Lamin Fofana and Sandra Mujinga are among the nominees for the 2021 Preis der Nationalgalerie.
Since 2000, the Preis der Nationalgalerie honours important young positions in international art and will be awarded for the eleventh time in 2021. The award winners and nominees have since been among the defining protagonists of contemporary art. The shortlist for the award ceremony in October has now been set and includes:
Lamin Fofana
(lives in Berlin)
Lamin Fofana’s experience of moving between Africa, North America, and Europe is palpable in his experimental approach to creating sonic environments. Crucial in the context of this production is an engagement with historical forms of Black activism and critical thought, including the writing of Amiri Baraka, W. E. B. Du Bois, and Sylvia Wynter. Yet his work expands beyond the act of translation to create a space for shared experience and heightened awareness. In doing so, he proposes an active and open practice of listening, a skill which represents an essential precondition for coexistence.
Calla Henkel und Max Pitegoff
(born 1988 in Minneapolis, USA/born 1987 in Buffalo, USA; both live in Berlin)
Over the course of the past ten years, the work of Calla Henkel and Max Pitegoff has been both a documentation of and a catalyst for socio-urban changes within the context of Berlin and beyond. Against this backdrop, their practice, which has developed out of the tradition of documentary photography to encompass the nurturing of their own creative community, feels timely. Emerging from lived experience, their works pose crucial questions about what is to be shown and what is to be safeguarded, allowing a multitude of narratives to unfold around a shared setting.
Sandra Mujinga
(born 1989 in Goma, DR Congo, lives in Berlin and Oslo, Norway)
Operating with a freshness and energy, Sandra Mujinga finds images and spatial arrangements for transient worlds, which extend beyond an anthropocentric paradigm. Her engagement with a notion of place, both as exhibition space and as a wider social category, offers a commentary on settings and locations, particularly those that consider themselves liberal. By not only navigating a condition of inbetweenness, but also by reconfiguring it and sharing it with others in a variety of media, she questions established principles of presence and sculpture.
Sung Tieu
(born 1987 in Hai Duong, Vietnam, lives in Berlin)

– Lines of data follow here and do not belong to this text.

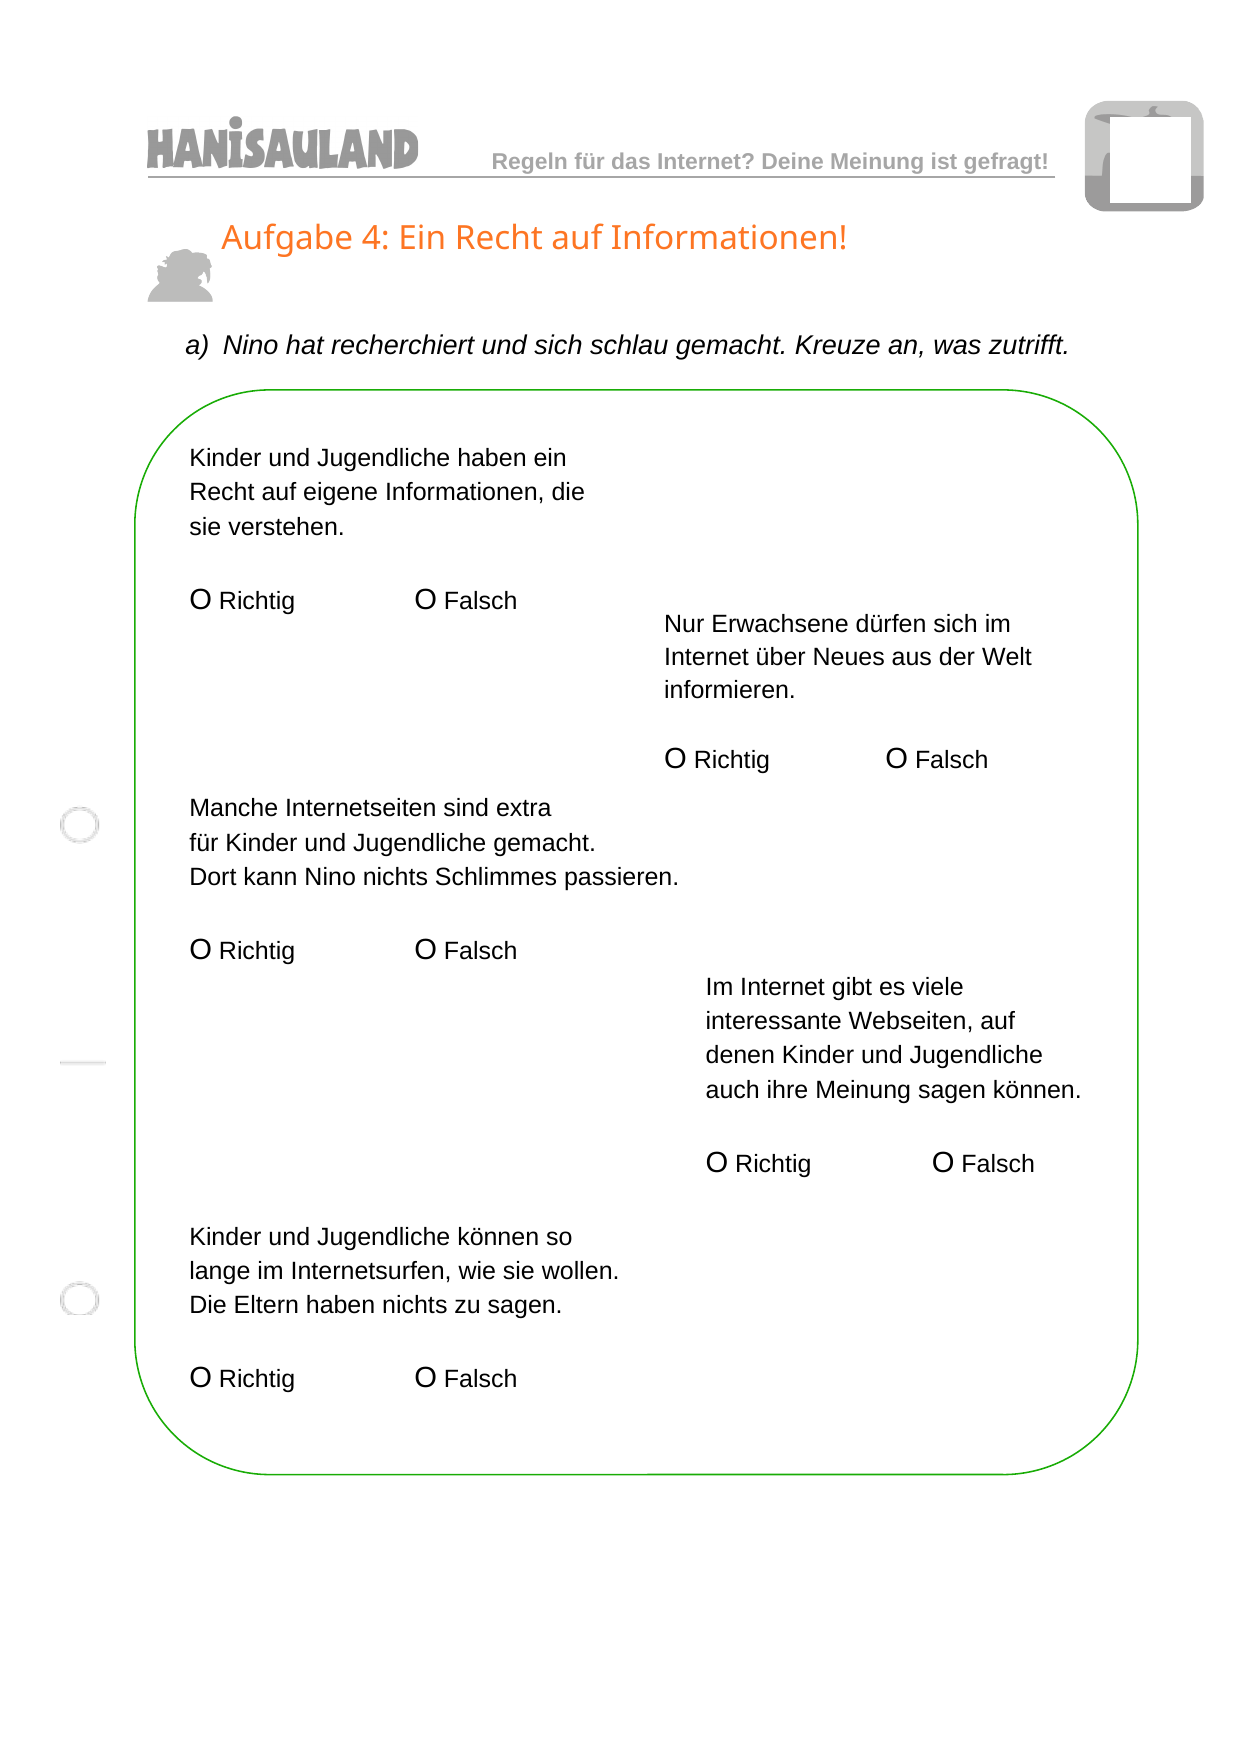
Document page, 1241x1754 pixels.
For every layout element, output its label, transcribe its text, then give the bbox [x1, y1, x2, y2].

list Nino hat recherchiert und sich schlau gemacht. Kreuze an, was zutrifft. [185, 329, 1093, 360]
text Aufgabe 4: Ein Recht auf Informationen! [148, 213, 1093, 301]
text Nur Erwachsene dürfen sich im Internet über Neues aus der Welt informieren. [664, 609, 1093, 704]
text O Richtig O Falsch [590, 741, 1093, 774]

By using a variety of artistic media including installation, sound, text, video and public interventions, Sung Tieu creates formally minimalistic and impressive environments that trigger immediate sensual and somatic experience. Starting out from an interest in psychoacoustics, her works depict how sound can be used as an invasive tool in order to manipulate individual and collective behaviour, beliefs, and desires. Informed by the conflicting mechanisms of care and control, and the unstable spatial and social relations that impact on life in diaspora, she investigates the diffusion of information and the movement of people, goods and commodities in a compelling manner.